The scent of Hana Roberson’s doughnuts are just a week away.
Roberson intends to reopen the doors of Hana’s Bakery at its new 874 Spider Webb Drive home this coming Tuesday. At 7 a.m. that day, visitors to the bakery will once again get a chance to taste the doughnuts her customers constantly ask about.
“People have been calling me — are you open? Are you open?” she said.
It’s been a long road for Roberson since she began relocating her business in late March. Roberson said she contracted with James Donald Sides Jr., 32, to bring the new building up to code and move her equipment from the old location on North Broad Street.
She’s since accused Sides of stealing some $30,000 worth of bakery equipment. A magistrate agreed with Roberson May 31 and ordered Sides’ arrest.
Now Roberson’s dealing with prosecutors, paperwork and making sure her equipment is prepped for next week’s opening.
“At this point, I’m just trying to make it to that day,” she said.
As Roberson walked through the building where her bakery will open, she pointed to the vent hood — an essential component for making her doughnuts. Workers crawled in the ceiling above her as she moved from the back of the building to the front.
Patrons will step inside the bakery and see the doughnut display case on the far wall, near the cash register.
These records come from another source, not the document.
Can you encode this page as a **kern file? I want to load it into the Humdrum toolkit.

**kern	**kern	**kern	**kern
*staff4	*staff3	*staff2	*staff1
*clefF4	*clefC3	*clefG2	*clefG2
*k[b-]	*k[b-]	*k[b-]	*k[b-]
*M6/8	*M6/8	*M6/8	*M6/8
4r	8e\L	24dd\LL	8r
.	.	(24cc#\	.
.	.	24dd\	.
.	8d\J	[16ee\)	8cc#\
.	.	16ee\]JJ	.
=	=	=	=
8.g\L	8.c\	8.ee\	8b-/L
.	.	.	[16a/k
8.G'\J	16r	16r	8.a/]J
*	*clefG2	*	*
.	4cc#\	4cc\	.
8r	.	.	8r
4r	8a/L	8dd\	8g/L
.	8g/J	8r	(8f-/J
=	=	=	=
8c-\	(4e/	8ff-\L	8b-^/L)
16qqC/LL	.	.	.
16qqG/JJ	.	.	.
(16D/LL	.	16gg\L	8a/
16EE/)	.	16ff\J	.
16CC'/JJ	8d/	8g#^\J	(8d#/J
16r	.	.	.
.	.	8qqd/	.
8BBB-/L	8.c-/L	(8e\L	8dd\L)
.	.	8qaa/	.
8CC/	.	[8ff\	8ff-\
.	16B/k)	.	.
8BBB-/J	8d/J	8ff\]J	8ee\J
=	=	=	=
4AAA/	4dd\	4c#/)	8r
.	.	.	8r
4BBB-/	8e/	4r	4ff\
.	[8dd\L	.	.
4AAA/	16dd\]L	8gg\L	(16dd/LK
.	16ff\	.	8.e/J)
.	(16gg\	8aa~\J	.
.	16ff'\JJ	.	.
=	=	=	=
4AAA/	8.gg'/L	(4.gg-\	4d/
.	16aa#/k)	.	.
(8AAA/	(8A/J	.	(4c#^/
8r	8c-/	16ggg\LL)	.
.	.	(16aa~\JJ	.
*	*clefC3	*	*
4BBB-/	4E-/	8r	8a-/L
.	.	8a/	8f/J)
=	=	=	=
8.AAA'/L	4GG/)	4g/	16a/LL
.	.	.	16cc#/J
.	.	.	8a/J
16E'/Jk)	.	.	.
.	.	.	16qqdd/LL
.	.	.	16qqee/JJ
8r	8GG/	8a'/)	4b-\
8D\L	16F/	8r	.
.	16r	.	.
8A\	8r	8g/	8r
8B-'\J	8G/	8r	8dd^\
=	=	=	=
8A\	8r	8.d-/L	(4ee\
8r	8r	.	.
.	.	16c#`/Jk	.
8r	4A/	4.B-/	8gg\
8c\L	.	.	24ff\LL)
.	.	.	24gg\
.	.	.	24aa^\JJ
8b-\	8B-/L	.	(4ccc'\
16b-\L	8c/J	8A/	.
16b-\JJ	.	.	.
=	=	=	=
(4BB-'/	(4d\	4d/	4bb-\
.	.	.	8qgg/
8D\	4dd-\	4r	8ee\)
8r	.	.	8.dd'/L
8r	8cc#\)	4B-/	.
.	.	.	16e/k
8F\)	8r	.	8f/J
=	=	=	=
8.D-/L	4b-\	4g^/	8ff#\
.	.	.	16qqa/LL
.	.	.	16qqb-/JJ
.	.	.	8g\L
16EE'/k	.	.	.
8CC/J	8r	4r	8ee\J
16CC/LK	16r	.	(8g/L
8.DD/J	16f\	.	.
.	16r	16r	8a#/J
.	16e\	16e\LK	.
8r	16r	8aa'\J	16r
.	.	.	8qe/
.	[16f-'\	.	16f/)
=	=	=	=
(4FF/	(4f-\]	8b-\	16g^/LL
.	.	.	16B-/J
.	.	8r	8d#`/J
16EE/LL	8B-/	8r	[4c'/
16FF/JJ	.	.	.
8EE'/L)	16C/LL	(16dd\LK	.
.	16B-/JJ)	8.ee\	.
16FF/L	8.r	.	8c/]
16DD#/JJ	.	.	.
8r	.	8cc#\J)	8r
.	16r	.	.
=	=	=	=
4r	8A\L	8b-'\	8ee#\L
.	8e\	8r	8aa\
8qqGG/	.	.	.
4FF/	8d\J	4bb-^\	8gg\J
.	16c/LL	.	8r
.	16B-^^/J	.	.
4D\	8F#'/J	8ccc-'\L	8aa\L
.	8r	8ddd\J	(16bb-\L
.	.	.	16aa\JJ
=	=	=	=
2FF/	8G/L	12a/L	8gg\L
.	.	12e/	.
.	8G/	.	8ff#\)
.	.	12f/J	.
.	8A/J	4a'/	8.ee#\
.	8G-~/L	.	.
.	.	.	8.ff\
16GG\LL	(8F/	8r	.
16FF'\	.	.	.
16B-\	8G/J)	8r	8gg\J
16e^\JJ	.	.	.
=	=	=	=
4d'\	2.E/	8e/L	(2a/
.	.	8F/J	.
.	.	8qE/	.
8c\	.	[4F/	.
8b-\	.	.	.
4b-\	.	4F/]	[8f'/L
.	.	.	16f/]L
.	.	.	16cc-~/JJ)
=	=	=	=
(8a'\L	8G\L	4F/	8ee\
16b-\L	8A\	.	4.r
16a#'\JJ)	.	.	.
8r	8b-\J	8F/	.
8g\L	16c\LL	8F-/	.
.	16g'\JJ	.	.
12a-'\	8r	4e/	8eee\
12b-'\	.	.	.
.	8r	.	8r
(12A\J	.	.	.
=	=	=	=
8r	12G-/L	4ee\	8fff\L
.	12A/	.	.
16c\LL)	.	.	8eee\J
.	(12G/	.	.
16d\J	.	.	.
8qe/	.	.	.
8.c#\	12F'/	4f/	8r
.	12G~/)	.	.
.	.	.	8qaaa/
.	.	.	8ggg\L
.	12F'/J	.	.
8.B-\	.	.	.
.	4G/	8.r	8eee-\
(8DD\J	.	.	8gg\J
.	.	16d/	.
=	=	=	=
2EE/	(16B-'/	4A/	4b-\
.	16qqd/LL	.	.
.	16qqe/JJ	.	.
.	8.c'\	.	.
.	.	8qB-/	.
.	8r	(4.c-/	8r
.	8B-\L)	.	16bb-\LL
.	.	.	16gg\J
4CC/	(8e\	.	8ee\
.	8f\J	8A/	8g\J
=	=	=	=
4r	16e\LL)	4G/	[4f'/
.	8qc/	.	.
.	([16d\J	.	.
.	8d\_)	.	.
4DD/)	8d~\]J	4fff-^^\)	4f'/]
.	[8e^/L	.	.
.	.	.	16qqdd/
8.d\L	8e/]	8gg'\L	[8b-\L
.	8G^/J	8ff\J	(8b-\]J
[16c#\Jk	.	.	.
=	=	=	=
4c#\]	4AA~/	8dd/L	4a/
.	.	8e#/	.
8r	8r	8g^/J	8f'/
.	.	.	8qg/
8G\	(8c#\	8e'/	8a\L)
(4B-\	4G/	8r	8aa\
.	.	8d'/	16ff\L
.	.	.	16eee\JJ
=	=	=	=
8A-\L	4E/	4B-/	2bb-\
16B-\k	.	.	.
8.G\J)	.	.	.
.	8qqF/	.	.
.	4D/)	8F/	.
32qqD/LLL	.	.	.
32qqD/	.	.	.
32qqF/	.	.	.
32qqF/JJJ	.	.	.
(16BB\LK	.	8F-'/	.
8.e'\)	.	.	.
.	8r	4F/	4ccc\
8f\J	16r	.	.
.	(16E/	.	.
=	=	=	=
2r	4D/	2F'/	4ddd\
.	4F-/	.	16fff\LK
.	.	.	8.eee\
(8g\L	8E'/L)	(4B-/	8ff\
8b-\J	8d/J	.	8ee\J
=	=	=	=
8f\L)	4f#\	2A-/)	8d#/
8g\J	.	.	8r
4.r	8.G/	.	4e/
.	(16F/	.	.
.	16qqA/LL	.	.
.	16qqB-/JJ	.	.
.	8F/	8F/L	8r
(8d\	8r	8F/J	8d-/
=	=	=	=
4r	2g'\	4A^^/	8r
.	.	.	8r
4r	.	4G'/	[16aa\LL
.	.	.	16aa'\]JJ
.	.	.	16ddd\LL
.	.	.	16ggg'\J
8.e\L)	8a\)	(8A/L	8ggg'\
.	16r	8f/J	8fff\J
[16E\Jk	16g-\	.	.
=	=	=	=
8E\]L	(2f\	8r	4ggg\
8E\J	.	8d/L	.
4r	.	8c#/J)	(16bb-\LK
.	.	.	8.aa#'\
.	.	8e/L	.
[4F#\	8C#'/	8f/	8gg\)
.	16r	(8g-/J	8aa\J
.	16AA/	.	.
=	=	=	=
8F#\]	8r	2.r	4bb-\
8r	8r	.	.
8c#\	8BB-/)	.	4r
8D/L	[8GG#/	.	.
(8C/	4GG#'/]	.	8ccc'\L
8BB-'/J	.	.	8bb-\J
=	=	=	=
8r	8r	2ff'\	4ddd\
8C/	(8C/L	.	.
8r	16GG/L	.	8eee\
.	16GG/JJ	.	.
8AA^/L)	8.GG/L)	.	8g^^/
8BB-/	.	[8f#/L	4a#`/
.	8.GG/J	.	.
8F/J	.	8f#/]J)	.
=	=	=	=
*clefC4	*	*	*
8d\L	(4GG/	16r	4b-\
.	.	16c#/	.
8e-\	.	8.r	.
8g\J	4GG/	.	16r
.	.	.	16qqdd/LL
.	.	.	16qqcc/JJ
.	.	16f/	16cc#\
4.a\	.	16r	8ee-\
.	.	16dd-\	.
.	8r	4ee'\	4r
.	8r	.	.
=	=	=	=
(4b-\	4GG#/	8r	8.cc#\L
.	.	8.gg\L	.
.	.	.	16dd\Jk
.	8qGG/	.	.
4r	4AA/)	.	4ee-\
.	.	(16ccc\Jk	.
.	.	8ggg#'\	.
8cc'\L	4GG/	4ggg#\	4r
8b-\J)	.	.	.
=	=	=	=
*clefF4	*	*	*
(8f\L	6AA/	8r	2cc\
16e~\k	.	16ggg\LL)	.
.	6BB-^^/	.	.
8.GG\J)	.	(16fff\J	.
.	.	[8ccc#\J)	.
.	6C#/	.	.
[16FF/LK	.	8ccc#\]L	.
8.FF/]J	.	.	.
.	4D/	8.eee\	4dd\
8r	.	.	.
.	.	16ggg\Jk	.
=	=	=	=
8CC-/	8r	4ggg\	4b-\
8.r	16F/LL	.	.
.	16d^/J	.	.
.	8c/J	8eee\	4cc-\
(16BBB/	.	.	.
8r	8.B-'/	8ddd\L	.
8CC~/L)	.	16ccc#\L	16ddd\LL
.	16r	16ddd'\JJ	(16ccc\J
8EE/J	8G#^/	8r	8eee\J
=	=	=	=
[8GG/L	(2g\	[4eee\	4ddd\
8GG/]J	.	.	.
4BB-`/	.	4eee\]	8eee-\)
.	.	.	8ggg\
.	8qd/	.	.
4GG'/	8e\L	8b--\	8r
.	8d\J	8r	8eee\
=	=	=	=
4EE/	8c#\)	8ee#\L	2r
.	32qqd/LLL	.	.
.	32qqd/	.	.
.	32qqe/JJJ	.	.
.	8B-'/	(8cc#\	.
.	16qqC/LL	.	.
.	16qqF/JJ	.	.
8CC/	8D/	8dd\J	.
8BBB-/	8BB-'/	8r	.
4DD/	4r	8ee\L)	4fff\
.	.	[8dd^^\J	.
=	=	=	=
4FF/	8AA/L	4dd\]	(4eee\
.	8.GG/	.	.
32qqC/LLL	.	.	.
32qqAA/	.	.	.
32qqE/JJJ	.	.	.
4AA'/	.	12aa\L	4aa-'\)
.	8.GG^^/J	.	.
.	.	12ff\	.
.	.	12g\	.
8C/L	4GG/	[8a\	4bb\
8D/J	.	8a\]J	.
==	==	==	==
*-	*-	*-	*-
To their right will be the counter, behind which an employee will help customers with their orders.
On the left people will see a countertop where cakes and other items ready for pickup will wait.
The loss of her old bakery equipment was a blow to Roberson. Her eyes welled with tears when she talked about her grandmother’s jewelry, taken by Roberson from the Czech Republic, that she was forced to pawn. At one point she had only $40 to her name.
Since then she’s recovered some of her old equipment, acquired some new pieces and is days away from bringing the building up to code. She’ll then give herself one day to test everything and ensure it’s ready for opening day.
Roberson credited businessman Lee Bagley, La Marie’s at Magretta Hall, Troy’s Bar-B-Que and everyone who’s helped her over the past months.
“I just want to tell everyone, thanks for all the help,” Roberson said. “Just be patient. I’ll be back on Tuesday.”